The CPU and GPU may also have floating point registers of different sizes. Desktop intel hardware has 80-bit wide registers with guard digits. Server class chips like Xeons and Operons have 128 bit or larger registers and can fit more than one 64bit number in there, but have no guard digits. GPUs also have not guard digits. You should see similar effects if you compare your intel laptop (has guard digits) to a server with Xeons.
Your typical Intel laptop has 256 bit registers that fit 8 Float32. Some recent laptops (Ice Lake) fit 16 Float32 per register.
80 bit registers are almost never used.
Oh, but they are! Guard digits are used by, for example, any BLAS call. Float64 and Float32 use them routinely. You would not see it in a user code, but when you accumulate sums in a register it happens automatically.

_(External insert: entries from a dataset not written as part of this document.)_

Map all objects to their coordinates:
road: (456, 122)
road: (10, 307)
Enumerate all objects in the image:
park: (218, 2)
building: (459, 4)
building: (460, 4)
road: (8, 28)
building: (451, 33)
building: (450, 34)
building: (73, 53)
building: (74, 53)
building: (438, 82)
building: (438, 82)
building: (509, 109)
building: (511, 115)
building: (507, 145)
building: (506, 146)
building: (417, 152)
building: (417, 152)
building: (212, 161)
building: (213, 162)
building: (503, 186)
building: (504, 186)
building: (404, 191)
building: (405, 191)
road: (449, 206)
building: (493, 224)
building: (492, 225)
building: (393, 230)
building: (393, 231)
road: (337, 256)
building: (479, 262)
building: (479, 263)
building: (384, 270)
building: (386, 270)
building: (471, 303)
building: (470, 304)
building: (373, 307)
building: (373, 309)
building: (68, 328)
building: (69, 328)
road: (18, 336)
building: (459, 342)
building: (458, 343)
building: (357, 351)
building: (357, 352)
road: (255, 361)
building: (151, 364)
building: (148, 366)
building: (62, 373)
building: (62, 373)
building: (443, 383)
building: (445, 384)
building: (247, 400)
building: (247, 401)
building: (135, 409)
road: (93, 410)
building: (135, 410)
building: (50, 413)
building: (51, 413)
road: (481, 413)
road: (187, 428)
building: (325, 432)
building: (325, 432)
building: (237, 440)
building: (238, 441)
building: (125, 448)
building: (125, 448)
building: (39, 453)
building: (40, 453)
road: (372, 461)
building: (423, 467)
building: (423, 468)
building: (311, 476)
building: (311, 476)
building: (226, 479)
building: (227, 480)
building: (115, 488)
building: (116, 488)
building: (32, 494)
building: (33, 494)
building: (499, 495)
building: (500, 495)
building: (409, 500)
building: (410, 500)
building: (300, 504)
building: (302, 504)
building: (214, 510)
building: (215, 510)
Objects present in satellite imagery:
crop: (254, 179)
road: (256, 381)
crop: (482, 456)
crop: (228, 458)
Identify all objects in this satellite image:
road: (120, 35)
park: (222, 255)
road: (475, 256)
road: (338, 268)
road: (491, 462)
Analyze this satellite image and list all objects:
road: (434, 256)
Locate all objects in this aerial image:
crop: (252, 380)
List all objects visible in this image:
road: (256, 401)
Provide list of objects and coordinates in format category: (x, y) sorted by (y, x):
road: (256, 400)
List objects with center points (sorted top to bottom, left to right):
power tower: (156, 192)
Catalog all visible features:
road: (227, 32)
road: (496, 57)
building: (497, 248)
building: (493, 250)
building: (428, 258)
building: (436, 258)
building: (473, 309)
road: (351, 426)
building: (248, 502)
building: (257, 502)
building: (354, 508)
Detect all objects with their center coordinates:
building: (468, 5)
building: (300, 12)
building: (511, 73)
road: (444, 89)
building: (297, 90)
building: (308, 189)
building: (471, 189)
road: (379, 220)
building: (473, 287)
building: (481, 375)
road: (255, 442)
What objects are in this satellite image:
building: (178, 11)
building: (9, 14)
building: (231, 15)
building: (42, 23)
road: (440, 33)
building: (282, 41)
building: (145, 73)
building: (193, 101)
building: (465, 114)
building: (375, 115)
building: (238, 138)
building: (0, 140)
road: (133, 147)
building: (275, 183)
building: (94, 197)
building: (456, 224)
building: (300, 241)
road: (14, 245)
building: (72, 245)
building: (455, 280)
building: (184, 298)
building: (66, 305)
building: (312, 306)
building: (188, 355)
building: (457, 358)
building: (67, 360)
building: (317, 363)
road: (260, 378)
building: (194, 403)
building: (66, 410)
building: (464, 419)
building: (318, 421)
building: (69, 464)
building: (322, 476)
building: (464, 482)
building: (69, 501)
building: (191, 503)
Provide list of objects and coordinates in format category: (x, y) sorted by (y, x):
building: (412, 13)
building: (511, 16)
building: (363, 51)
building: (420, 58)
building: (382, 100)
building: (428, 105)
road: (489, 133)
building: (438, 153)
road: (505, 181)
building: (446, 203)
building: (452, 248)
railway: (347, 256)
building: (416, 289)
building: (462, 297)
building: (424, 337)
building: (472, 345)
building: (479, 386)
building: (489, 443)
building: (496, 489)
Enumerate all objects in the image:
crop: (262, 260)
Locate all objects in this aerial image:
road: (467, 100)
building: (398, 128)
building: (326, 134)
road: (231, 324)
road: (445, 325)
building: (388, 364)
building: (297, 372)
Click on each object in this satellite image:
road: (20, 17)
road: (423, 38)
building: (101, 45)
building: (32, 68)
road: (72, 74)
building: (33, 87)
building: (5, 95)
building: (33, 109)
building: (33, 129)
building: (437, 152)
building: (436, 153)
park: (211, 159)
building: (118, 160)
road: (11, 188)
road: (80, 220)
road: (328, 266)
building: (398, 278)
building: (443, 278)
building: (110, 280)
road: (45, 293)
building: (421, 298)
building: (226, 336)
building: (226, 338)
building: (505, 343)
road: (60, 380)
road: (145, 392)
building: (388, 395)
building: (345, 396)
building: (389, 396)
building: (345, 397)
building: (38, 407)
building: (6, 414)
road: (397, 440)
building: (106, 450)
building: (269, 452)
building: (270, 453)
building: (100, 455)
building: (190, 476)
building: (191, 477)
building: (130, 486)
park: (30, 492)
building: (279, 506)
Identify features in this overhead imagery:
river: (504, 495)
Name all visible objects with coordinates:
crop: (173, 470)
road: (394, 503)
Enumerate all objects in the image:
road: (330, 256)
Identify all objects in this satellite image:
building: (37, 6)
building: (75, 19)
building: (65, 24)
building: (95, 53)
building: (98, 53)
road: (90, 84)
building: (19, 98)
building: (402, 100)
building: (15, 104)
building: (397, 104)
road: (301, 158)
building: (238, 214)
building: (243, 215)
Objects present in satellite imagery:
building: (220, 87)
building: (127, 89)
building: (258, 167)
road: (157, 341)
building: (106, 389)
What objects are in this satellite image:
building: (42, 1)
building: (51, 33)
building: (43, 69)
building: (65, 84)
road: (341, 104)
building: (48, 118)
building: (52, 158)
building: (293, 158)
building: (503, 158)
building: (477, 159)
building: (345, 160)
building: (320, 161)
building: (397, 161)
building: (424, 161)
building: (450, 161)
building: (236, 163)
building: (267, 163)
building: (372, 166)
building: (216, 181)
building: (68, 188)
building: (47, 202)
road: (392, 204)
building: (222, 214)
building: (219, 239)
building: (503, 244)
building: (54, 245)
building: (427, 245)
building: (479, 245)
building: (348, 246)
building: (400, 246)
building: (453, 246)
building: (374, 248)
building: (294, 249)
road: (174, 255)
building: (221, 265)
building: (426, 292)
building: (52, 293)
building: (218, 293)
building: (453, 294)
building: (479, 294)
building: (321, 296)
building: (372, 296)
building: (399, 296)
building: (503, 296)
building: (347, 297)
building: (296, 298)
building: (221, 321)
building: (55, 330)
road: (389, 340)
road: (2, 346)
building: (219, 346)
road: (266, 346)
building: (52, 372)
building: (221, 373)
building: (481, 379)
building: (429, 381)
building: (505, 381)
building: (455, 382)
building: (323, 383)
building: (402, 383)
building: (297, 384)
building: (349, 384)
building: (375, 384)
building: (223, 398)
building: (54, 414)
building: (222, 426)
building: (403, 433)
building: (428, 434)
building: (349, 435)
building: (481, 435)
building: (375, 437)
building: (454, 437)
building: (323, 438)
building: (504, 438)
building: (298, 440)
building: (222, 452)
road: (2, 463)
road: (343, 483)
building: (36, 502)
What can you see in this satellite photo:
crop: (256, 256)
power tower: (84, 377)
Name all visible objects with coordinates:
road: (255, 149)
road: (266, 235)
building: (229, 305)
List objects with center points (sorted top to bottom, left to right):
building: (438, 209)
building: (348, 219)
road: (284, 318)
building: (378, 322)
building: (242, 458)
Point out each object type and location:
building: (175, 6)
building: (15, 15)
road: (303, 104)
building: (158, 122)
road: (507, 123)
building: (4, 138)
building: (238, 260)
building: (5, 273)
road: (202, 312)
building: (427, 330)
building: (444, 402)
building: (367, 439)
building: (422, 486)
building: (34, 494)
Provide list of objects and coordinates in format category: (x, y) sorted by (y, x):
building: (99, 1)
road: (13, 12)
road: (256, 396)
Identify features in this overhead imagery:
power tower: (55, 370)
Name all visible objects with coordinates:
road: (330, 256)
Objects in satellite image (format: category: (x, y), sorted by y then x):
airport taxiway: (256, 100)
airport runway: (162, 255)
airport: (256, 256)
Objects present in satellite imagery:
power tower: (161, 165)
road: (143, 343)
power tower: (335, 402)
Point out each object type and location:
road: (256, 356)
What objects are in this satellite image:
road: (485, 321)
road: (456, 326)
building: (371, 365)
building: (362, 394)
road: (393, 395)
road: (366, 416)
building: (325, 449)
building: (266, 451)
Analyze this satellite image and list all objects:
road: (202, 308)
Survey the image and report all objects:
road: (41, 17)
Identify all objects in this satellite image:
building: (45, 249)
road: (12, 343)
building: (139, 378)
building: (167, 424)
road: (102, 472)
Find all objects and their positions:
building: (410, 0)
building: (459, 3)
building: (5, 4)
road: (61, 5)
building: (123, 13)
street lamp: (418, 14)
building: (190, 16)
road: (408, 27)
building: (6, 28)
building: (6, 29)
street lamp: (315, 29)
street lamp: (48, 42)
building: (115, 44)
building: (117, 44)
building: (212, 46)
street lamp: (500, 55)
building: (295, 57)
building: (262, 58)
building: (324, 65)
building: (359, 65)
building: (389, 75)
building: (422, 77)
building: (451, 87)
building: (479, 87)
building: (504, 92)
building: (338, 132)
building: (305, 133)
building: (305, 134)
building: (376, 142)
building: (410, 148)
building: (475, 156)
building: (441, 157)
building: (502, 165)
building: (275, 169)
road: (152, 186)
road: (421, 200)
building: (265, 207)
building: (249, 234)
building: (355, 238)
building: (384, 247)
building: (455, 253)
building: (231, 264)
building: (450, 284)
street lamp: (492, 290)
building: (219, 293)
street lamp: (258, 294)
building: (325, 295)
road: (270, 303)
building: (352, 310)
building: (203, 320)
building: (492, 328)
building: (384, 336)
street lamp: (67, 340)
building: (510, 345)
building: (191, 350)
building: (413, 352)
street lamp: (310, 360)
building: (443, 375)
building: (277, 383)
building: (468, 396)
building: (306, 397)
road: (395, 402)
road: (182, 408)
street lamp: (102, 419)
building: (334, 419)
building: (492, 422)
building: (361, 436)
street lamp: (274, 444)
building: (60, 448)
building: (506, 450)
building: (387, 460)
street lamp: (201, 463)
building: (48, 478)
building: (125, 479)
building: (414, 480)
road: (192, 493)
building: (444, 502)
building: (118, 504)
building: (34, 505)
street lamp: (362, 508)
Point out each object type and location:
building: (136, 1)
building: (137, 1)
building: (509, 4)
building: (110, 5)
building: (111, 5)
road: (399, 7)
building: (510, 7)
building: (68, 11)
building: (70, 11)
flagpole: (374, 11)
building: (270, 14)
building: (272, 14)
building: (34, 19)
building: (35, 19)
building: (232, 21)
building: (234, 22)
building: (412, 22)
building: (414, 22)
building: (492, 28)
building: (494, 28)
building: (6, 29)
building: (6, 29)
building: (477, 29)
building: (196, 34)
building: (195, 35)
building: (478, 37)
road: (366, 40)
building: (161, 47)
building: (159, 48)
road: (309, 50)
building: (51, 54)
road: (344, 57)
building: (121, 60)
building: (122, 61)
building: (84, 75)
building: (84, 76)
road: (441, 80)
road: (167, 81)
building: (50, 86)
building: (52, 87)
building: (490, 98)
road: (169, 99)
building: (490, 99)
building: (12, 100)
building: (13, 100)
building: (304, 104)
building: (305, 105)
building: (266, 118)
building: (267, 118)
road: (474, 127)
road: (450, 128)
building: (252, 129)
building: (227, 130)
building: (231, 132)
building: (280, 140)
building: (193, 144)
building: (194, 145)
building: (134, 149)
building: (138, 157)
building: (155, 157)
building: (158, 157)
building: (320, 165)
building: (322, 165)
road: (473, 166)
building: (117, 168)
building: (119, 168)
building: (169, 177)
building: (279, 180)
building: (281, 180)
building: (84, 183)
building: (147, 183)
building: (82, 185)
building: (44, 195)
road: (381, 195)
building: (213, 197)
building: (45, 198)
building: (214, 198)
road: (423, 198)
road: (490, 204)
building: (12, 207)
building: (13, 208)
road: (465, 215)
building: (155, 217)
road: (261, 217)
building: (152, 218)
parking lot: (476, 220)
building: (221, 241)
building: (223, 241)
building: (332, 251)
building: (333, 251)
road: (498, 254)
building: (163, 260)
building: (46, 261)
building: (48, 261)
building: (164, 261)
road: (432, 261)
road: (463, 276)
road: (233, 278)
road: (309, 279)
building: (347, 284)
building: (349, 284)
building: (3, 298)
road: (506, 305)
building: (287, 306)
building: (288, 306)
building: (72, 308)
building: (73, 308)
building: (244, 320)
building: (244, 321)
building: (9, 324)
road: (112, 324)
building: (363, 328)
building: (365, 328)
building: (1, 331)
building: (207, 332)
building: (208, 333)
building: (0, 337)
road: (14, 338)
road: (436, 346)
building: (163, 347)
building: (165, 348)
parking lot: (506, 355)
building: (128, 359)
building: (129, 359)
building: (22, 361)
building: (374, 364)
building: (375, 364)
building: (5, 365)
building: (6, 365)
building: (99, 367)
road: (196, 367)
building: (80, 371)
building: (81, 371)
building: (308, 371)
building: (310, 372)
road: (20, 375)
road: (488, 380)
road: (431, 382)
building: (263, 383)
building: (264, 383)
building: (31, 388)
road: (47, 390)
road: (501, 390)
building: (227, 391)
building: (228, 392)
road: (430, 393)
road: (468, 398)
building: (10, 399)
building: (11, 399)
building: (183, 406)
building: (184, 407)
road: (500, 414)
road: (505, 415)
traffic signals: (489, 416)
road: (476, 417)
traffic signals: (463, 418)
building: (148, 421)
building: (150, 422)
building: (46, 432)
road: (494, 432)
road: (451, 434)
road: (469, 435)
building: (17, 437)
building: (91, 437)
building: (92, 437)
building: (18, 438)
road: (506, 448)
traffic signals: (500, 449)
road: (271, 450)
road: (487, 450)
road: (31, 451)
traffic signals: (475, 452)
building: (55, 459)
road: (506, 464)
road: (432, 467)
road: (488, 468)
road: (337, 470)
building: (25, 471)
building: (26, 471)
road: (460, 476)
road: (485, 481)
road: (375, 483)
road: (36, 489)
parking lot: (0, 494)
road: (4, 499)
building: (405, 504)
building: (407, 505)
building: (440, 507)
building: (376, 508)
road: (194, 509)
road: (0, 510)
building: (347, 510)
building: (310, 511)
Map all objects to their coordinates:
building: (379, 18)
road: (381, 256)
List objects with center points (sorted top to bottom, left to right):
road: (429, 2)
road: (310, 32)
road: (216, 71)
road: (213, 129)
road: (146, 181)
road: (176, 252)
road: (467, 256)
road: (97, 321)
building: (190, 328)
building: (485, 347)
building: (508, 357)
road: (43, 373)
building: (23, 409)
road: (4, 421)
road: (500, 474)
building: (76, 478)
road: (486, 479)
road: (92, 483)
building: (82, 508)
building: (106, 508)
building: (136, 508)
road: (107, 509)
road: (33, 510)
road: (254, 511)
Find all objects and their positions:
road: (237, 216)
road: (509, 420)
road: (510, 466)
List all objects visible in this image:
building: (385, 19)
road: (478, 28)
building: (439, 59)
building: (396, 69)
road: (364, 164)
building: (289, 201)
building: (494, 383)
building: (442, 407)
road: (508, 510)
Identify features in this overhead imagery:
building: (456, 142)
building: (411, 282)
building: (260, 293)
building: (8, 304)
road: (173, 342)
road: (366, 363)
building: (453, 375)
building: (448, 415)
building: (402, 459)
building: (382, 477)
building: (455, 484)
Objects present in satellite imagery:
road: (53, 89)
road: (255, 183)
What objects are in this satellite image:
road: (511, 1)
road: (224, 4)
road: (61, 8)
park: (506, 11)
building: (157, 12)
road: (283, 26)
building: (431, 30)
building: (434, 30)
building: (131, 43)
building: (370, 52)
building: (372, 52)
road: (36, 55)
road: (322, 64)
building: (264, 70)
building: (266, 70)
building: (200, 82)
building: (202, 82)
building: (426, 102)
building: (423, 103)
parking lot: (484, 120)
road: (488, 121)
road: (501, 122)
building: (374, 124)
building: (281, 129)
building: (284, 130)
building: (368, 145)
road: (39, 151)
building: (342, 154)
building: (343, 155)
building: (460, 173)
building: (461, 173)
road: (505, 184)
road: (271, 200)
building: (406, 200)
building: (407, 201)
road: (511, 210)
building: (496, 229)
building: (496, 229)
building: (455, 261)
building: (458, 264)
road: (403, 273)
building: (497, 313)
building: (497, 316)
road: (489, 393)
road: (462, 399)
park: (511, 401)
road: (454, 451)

One of the easiest ways to figure out if something is going wrong is to go to higher precision.
julia> using CUDA
julia> let
x = rand(Float32, 10_000)
W = rand(Float32, 10_000, 10_000)
y = W*x
cux = CuArray(x)
cuW = CuArray(W)
cuy = cuW * cux
Array(cuy)[1:10] .- y[1:10]
end
10-element Array{Float32,1}:
-0.00048828125
0.0012207031
0.0007324219
-0.0012207031
0.0021972656
-0.00024414062
-0.0021972656
-0.00024414062
0.0
0.00024414062
whereas at 64 bit precision, we see
julia> let
x = rand(Float64, 10_000)
W = rand(Float64, 10_000, 10_000)
y = W*x
cux = CuArray(x)
cuW = CuArray(W)
cuy = cuW * cux
Array(cuy)[1:10] .- y[1:10]
end
10-element Array{Float64,1}:
1.8189894035458565e-12
-3.183231456205249e-12
7.275957614183426e-12
-1.8189894035458565e-12
-4.092726157978177e-12
-7.73070496506989e-12
4.547473508864641e-13
-2.7284841053187847e-12
1.3642420526593924e-12
9.094947017729282e-13
This strongly indicates to me that the problem is just the lack of precision in Float32. Also, you really usually want to know what the relative error is:
julia> let
x = rand(Float32, 10_000)
W = rand(Float32, 10_000, 10_000)
y = W*x
cux = CuArray(x)
cuW = CuArray(W)
cuy = cuW * cux
(Array(cuy)[1:10] .- y[1:10]) ./ y[1:10]
end
10-element Array{Float32,1}:
-1.9602805f-7
4.906113f-7
-3.875746f-7
-1.9639621f-7
-1.0653941f-6
2.9447702f-7
-2.9167163f-7
4.891585f-7
-9.862888f-8
-1.9692011f-7
So while the Float32 calculation had what looked like large differences between the GPU and CPU result, relative to the magnitude of that result, the differences are actually quite small.